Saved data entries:
* * *

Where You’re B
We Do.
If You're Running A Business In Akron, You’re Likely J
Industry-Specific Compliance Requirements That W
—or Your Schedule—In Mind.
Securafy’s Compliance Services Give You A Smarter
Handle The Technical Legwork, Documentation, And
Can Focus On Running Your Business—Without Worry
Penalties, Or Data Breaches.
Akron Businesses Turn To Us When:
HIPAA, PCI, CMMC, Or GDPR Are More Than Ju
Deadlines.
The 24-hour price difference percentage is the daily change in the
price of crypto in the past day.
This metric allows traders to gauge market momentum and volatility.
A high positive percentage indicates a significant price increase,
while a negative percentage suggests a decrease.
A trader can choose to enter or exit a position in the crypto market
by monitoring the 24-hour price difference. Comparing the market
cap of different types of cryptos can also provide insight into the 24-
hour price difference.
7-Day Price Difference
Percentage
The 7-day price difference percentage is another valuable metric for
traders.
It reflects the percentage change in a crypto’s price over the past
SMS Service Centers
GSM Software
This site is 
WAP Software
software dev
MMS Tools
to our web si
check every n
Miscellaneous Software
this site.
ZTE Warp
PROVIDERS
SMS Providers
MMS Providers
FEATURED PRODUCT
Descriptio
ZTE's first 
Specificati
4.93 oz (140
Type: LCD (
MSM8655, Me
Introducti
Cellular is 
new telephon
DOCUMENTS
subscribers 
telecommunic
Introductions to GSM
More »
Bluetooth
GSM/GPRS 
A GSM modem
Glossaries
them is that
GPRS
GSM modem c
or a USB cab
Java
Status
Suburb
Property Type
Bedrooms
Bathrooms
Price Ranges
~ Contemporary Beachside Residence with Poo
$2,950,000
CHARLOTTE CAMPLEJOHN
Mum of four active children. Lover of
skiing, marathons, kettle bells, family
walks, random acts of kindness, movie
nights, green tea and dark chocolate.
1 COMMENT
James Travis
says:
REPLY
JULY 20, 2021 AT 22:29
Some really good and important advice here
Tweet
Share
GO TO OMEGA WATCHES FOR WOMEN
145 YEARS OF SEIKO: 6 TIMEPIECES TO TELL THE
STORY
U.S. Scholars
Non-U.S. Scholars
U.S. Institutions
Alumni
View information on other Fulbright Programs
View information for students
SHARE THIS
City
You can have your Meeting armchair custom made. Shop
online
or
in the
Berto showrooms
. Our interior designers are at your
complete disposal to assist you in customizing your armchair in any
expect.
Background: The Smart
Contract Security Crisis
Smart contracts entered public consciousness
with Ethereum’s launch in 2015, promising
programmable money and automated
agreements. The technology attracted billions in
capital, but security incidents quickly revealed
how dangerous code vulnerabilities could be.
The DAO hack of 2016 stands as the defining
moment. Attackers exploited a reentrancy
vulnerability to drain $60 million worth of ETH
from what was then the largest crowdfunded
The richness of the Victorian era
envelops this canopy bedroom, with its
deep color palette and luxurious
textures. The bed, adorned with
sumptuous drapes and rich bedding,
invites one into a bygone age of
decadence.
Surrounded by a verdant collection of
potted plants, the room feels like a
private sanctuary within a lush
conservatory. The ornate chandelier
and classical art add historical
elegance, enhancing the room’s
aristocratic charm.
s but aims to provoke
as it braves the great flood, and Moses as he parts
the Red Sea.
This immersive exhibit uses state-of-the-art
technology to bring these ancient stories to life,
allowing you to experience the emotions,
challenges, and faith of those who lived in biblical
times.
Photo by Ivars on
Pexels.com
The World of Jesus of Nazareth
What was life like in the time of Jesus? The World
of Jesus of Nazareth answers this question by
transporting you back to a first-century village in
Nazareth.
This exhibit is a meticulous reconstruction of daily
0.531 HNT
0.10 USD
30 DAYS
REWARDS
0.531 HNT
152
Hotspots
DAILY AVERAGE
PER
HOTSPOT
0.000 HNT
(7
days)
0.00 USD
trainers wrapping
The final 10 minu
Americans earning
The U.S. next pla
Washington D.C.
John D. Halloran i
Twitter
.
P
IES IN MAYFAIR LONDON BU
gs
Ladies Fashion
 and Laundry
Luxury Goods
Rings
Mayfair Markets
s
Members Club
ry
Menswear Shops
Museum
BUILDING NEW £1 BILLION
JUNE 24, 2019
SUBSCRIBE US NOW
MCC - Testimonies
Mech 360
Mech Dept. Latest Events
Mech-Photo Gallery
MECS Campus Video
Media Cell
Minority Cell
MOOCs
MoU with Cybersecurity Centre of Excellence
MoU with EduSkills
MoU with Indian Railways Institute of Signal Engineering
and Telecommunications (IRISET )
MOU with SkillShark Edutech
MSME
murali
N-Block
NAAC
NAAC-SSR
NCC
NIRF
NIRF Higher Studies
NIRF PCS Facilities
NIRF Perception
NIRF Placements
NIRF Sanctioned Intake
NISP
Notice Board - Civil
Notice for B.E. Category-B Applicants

* * *

HOW TO COMPLETE THIS TASK: Copy out every line of the data above again, keeping each character unchanged.

EXPECTED ANSWER:
Where You’re B
We Do.
If You're Running A Business In Akron, You’re Likely J
Industry-Specific Compliance Requirements That W
—or Your Schedule—In Mind.
Securafy’s Compliance Services Give You A Smarter
Handle The Technical Legwork, Documentation, And
Can Focus On Running Your Business—Without Worry
Penalties, Or Data Breaches.
Akron Businesses Turn To Us When:
HIPAA, PCI, CMMC, Or GDPR Are More Than Ju
Deadlines.
The 24-hour price difference percentage is the daily change in the
price of crypto in the past day.
This metric allows traders to gauge market momentum and volatility.
A high positive percentage indicates a significant price increase,
while a negative percentage suggests a decrease.
A trader can choose to enter or exit a position in the crypto market
by monitoring the 24-hour price difference. Comparing the market
cap of different types of cryptos can also provide insight into the 24-
hour price difference.
7-Day Price Difference
Percentage
The 7-day price difference percentage is another valuable metric for
traders.
It reflects the percentage change in a crypto’s price over the past
SMS Service Centers
GSM Software
This site is 
WAP Software
software dev
MMS Tools
to our web si
check every n
Miscellaneous Software
this site.
ZTE Warp
PROVIDERS
SMS Providers
MMS Providers
FEATURED PRODUCT
Descriptio
ZTE's first 
Specificati
4.93 oz (140
Type: LCD (
MSM8655, Me
Introducti
Cellular is 
new telephon
DOCUMENTS
subscribers 
telecommunic
Introductions to GSM
More »
Bluetooth
GSM/GPRS 
A GSM modem
Glossaries
them is that
GPRS
GSM modem c
or a USB cab
Java
Status
Suburb
Property Type
Bedrooms
Bathrooms
Price Ranges
~ Contemporary Beachside Residence with Poo
$2,950,000
CHARLOTTE CAMPLEJOHN
Mum of four active children. Lover of
skiing, marathons, kettle bells, family
walks, random acts of kindness, movie
nights, green tea and dark chocolate.
1 COMMENT
James Travis
says:
REPLY
JULY 20, 2021 AT 22:29
Some really good and important advice here
Tweet
Share
GO TO OMEGA WATCHES FOR WOMEN
145 YEARS OF SEIKO: 6 TIMEPIECES TO TELL THE
STORY
U.S. Scholars
Non-U.S. Scholars
U.S. Institutions
Alumni
View information on other Fulbright Programs
View information for students
SHARE THIS
City
You can have your Meeting armchair custom made. Shop
online
or
in the
Berto showrooms
. Our interior designers are at your
complete disposal to assist you in customizing your armchair in any
expect.
Background: The Smart
Contract Security Crisis
Smart contracts entered public consciousness
with Ethereum’s launch in 2015, promising
programmable money and automated
agreements. The technology attracted billions in
capital, but security incidents quickly revealed
how dangerous code vulnerabilities could be.
The DAO hack of 2016 stands as the defining
moment. Attackers exploited a reentrancy
vulnerability to drain $60 million worth of ETH
from what was then the largest crowdfunded
The richness of the Victorian era
envelops this canopy bedroom, with its
deep color palette and luxurious
textures. The bed, adorned with
sumptuous drapes and rich bedding,
invites one into a bygone age of
decadence.
Surrounded by a verdant collection of
potted plants, the room feels like a
private sanctuary within a lush
conservatory. The ornate chandelier
and classical art add historical
elegance, enhancing the room’s
aristocratic charm.
s but aims to provoke
as it braves the great flood, and Moses as he parts
the Red Sea.
This immersive exhibit uses state-of-the-art
technology to bring these ancient stories to life,
allowing you to experience the emotions,
challenges, and faith of those who lived in biblical
times.
Photo by Ivars on
Pexels.com
The World of Jesus of Nazareth
What was life like in the time of Jesus? The World
of Jesus of Nazareth answers this question by
transporting you back to a first-century village in
Nazareth.
This exhibit is a meticulous reconstruction of daily
0.531 HNT
0.10 USD
30 DAYS
REWARDS
0.531 HNT
152
Hotspots
DAILY AVERAGE
PER
HOTSPOT
0.000 HNT
(7
days)
0.00 USD
trainers wrapping
The final 10 minu
Americans earning
The U.S. next pla
Washington D.C.
John D. Halloran i
Twitter
.
P
IES IN MAYFAIR LONDON BU
gs
Ladies Fashion
 and Laundry
Luxury Goods
Rings
Mayfair Markets
s
Members Club
ry
Menswear Shops
Museum
BUILDING NEW £1 BILLION
JUNE 24, 2019
SUBSCRIBE US NOW
MCC - Testimonies
Mech 360
Mech Dept. Latest Events
Mech-Photo Gallery
MECS Campus Video
Media Cell
Minority Cell
MOOCs
MoU with Cybersecurity Centre of Excellence
MoU with EduSkills
MoU with Indian Railways Institute of Signal Engineering
and Telecommunications (IRISET )
MOU with SkillShark Edutech
MSME
murali
N-Block
NAAC
NAAC-SSR
NCC
NIRF
NIRF Higher Studies
NIRF PCS Facilities
NIRF Perception
NIRF Placements
NIRF Sanctioned Intake
NISP
Notice Board - Civil
Notice for B.E. Category-B Applicants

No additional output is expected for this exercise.